EXERCISE GOAL → In the article on young food lovers below, reproduce word for word the passage from "And far from" to "the dining experience.".

SELECTED EXTRACT →
_ _ _ _ _

By Huang Li Jie
These foodies know their otoro from chutoro, ask for chicken rice and prawn noodles from specific stalls, attend adult culinary classes and are barely over 15 years old.
Call it the rise of the kiddie gourmets.
In the last five years, everyone from restaurateurs and speciality food shops to culinary teachers and parents have noticed that more and more children and teenagers are becoming seriously interested in food.
Mr Willin Low, 36, chef-owner of Wild Rocket in Upper Wilkie Road, for example, was taken aback when he heard a 12-year-old diner explain to his parents that the Granny Smith apple in the restaurant's black pepper soft shell crab dish was meant to counter the spice and richness of the deep-fried crustaceans.
He says: 'I was quite impressed because there are adults who think the apple is for garnish only.'
Similarly, sushi chef Hideaki Yoshida, 57, of Sushi Yoshida in Devonshire Road notes that while Singaporean kiddie customers at his restaurant, some as young as five years old, may have trouble resting their feet on the ground when perched on the counter seats, they have no problems ordering sushi and sashimi in Japanese.
He says: 'They will ask for botan ebi (Japanese sweet shrimp), not prawn.'
Some of their palates are so well-honed that Ms Edith Lai, 38, director of operations for gourmet cheese store La Fromagerie in Jalan Merah Saga, says they are able to enjoy pungent cheeses that even some adults cannot appreciate.
And far from running amok in the restaurant, these budding gourmets are well-mannered and sit quietly savouring the food, says owner Ignatius Chan, 45, of fine-dining restaurant Iggy's in The Regent hotel.
'I recently received a hand-drawn card from a 10-year-old diner, saying that he enjoyed his meal at the restaurant very much,' he says.
For many of these young gastronomes, their interest in food stems from the basic, visceral pleasure of eating and a curiosity about the magic process of cooking.
Shannon Lee, 11, a Primary Five pupil at Rosyth School, finds great pleasure in dining and sometimes takes pictures of attractive-looking dishes and creates a slideshow on her computer to relive the dining experience.
Others such as Jessica Tan, 13, a Secondary One student at CHIJ Secondary (Toa Payoh), have seen their interest in food evolve further.
The teenager says her gastronomic passion has grown from a love for eating and cooking into a deeper appreciation for the various cultures and history through food.

_ _ _ _ _

EXTRACTED RECORDS →
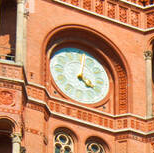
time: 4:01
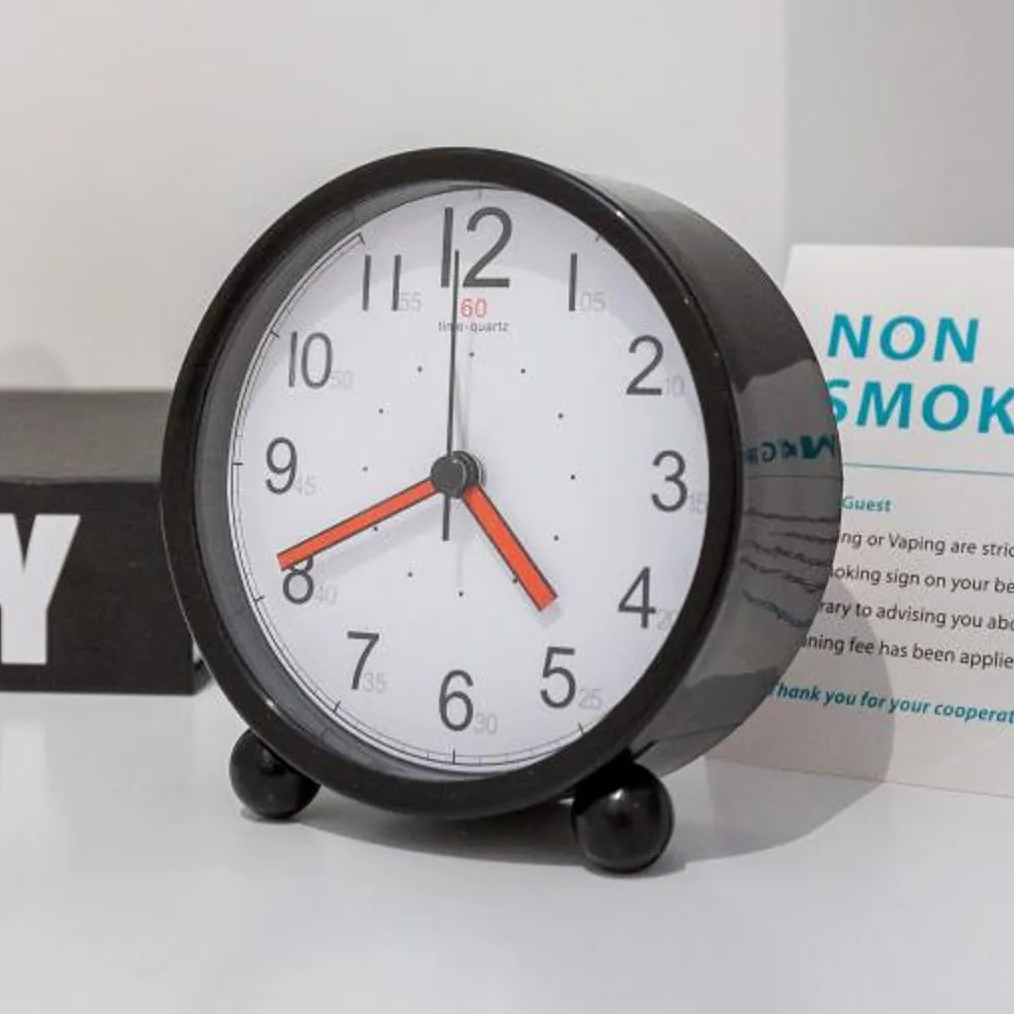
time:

_ _ _ _ _

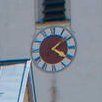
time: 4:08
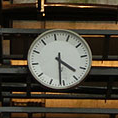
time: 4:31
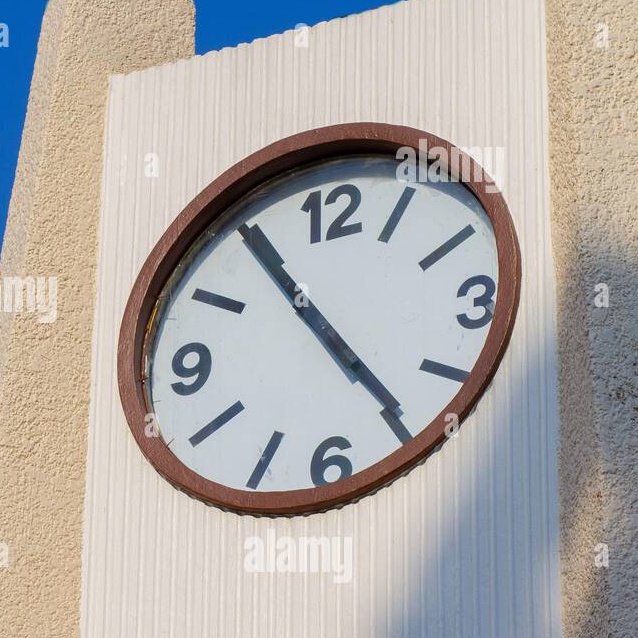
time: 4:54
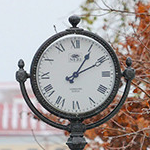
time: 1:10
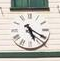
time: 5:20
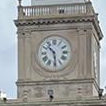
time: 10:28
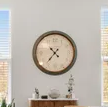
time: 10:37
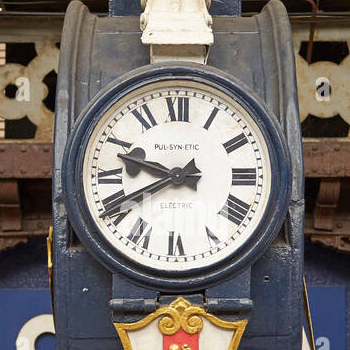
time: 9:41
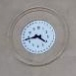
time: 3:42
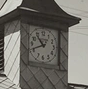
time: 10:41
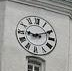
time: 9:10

_ _ _ _ _

SOLUTION TO THIS EXERCISE →
And far from running amok in the restaurant, these budding gourmets are well-mannered and sit quietly savouring the food, says owner Ignatius Chan, 45, of fine-dining restaurant Iggy's in The Regent hotel.
'I recently received a hand-drawn card from a 10-year-old diner, saying that he enjoyed his meal at the restaurant very much,' he says.
For many of these young gastronomes, their interest in food stems from the basic, visceral pleasure of eating and a curiosity about the magic process of cooking.
Shannon Lee, 11, a Primary Five pupil at Rosyth School, finds great pleasure in dining and sometimes takes pictures of attractive-looking dishes and creates a slideshow on her computer to relive the dining experience.